» Your assignment: Each entry must be returned exactly. None may be omitted.

» Records shown:

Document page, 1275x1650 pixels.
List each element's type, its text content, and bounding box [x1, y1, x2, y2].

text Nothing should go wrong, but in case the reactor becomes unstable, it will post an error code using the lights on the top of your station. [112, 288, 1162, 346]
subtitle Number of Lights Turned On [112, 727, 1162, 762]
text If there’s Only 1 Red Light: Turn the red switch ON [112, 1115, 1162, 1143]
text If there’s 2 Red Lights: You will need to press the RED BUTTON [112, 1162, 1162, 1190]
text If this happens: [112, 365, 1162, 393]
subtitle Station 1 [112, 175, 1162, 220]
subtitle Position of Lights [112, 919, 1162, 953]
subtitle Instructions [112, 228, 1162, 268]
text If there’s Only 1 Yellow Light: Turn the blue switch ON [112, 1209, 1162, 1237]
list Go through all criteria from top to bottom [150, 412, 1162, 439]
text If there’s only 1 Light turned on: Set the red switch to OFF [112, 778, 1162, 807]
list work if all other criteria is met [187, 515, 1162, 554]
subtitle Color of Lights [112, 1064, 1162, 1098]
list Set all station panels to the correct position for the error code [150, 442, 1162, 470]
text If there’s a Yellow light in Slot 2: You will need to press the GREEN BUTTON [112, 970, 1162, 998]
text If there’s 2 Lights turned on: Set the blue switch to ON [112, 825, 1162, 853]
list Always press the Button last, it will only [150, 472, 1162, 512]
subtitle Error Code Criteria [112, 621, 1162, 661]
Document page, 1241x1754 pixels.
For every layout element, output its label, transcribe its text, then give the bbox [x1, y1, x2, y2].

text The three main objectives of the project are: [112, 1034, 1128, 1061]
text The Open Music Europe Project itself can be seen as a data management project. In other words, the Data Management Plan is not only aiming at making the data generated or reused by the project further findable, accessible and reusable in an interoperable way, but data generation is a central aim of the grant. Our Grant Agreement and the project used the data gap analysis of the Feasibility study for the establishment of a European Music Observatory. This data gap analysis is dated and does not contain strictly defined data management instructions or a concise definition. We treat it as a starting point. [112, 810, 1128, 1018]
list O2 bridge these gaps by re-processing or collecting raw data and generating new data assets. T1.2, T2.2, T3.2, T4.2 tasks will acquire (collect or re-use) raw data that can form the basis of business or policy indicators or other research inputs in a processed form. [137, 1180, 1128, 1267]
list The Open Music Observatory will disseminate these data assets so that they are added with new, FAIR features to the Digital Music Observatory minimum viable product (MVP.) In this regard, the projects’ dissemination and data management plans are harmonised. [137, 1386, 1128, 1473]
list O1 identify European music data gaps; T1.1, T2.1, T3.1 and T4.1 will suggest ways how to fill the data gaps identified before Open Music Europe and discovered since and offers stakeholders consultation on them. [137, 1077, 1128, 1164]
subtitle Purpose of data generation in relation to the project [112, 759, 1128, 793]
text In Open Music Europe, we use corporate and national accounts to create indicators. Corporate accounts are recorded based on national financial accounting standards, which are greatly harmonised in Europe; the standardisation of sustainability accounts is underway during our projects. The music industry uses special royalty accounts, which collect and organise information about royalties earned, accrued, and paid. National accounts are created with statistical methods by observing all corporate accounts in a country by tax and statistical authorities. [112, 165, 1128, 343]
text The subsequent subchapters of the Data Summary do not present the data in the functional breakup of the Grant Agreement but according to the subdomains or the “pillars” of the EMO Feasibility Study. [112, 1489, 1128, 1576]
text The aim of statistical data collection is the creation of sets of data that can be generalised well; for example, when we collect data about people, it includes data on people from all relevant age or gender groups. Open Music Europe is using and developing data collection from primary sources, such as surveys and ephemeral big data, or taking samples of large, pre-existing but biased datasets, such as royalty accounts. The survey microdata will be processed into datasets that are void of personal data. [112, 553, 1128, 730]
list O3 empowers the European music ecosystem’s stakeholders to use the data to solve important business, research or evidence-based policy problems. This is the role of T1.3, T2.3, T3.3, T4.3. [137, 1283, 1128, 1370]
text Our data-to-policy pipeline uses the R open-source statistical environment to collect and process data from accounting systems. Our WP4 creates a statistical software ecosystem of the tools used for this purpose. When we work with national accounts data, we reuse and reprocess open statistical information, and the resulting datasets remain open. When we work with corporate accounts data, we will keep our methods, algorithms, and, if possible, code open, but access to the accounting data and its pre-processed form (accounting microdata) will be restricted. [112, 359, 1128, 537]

» Result:
Document page, 1275x1650 pixels.
List each element's type, its text content, and bounding box [x1, y1, x2, y2].

text Nothing should go wrong, but in case the reactor becomes unstable, it will post an error code using the lights on the top of your station. [112, 288, 1162, 346]
subtitle Number of Lights Turned On [112, 727, 1162, 762]
text If there’s Only 1 Red Light: Turn the red switch ON [112, 1115, 1162, 1143]
text If there’s 2 Red Lights: You will need to press the RED BUTTON [112, 1162, 1162, 1190]
text If this happens: [112, 365, 1162, 393]
subtitle Station 1 [112, 175, 1162, 220]
subtitle Position of Lights [112, 919, 1162, 953]
subtitle Instructions [112, 228, 1162, 268]
text If there’s Only 1 Yellow Light: Turn the blue switch ON [112, 1209, 1162, 1237]
list Go through all criteria from top to bottom [150, 412, 1162, 439]
text If there’s only 1 Light turned on: Set the red switch to OFF [112, 778, 1162, 807]
list work if all other criteria is met [187, 515, 1162, 554]
subtitle Color of Lights [112, 1064, 1162, 1098]
list Set all station panels to the correct position for the error code [150, 442, 1162, 470]
text If there’s a Yellow light in Slot 2: You will need to press the GREEN BUTTON [112, 970, 1162, 998]
text If there’s 2 Lights turned on: Set the blue switch to ON [112, 825, 1162, 853]
list Always press the Button last, it will only [150, 472, 1162, 512]
subtitle Error Code Criteria [112, 621, 1162, 661]
Document page, 1241x1754 pixels.
For every layout element, output its label, transcribe its text, then give the bbox [x1, y1, x2, y2].

text The three main objectives of the project are: [112, 1034, 1128, 1061]
text The Open Music Europe Project itself can be seen as a data management project. In other words, the Data Management Plan is not only aiming at making the data generated or reused by the project further findable, accessible and reusable in an interoperable way, but data generation is a central aim of the grant. Our Grant Agreement and the project used the data gap analysis of the Feasibility study for the establishment of a European Music Observatory. This data gap analysis is dated and does not contain strictly defined data management instructions or a concise definition. We treat it as a starting point. [112, 810, 1128, 1018]
list O2 bridge these gaps by re-processing or collecting raw data and generating new data assets. T1.2, T2.2, T3.2, T4.2 tasks will acquire (collect or re-use) raw data that can form the basis of business or policy indicators or other research inputs in a processed form. [137, 1180, 1128, 1267]
list The Open Music Observatory will disseminate these data assets so that they are added with new, FAIR features to the Digital Music Observatory minimum viable product (MVP.) In this regard, the projects’ dissemination and data management plans are harmonised. [137, 1386, 1128, 1473]
list O1 identify European music data gaps; T1.1, T2.1, T3.1 and T4.1 will suggest ways how to fill the data gaps identified before Open Music Europe and discovered since and offers stakeholders consultation on them. [137, 1077, 1128, 1164]
subtitle Purpose of data generation in relation to the project [112, 759, 1128, 793]
text In Open Music Europe, we use corporate and national accounts to create indicators. Corporate accounts are recorded based on national financial accounting standards, which are greatly harmonised in Europe; the standardisation of sustainability accounts is underway during our projects. The music industry uses special royalty accounts, which collect and organise information about royalties earned, accrued, and paid. National accounts are created with statistical methods by observing all corporate accounts in a country by tax and statistical authorities. [112, 165, 1128, 343]
text The subsequent subchapters of the Data Summary do not present the data in the functional breakup of the Grant Agreement but according to the subdomains or the “pillars” of the EMO Feasibility Study. [112, 1489, 1128, 1576]
text The aim of statistical data collection is the creation of sets of data that can be generalised well; for example, when we collect data about people, it includes data on people from all relevant age or gender groups. Open Music Europe is using and developing data collection from primary sources, such as surveys and ephemeral big data, or taking samples of large, pre-existing but biased datasets, such as royalty accounts. The survey microdata will be processed into datasets that are void of personal data. [112, 553, 1128, 730]
list O3 empowers the European music ecosystem’s stakeholders to use the data to solve important business, research or evidence-based policy problems. This is the role of T1.3, T2.3, T3.3, T4.3. [137, 1283, 1128, 1370]
text Our data-to-policy pipeline uses the R open-source statistical environment to collect and process data from accounting systems. Our WP4 creates a statistical software ecosystem of the tools used for this purpose. When we work with national accounts data, we reuse and reprocess open statistical information, and the resulting datasets remain open. When we work with corporate accounts data, we will keep our methods, algorithms, and, if possible, code open, but access to the accounting data and its pre-processed form (accounting microdata) will be restricted. [112, 359, 1128, 537]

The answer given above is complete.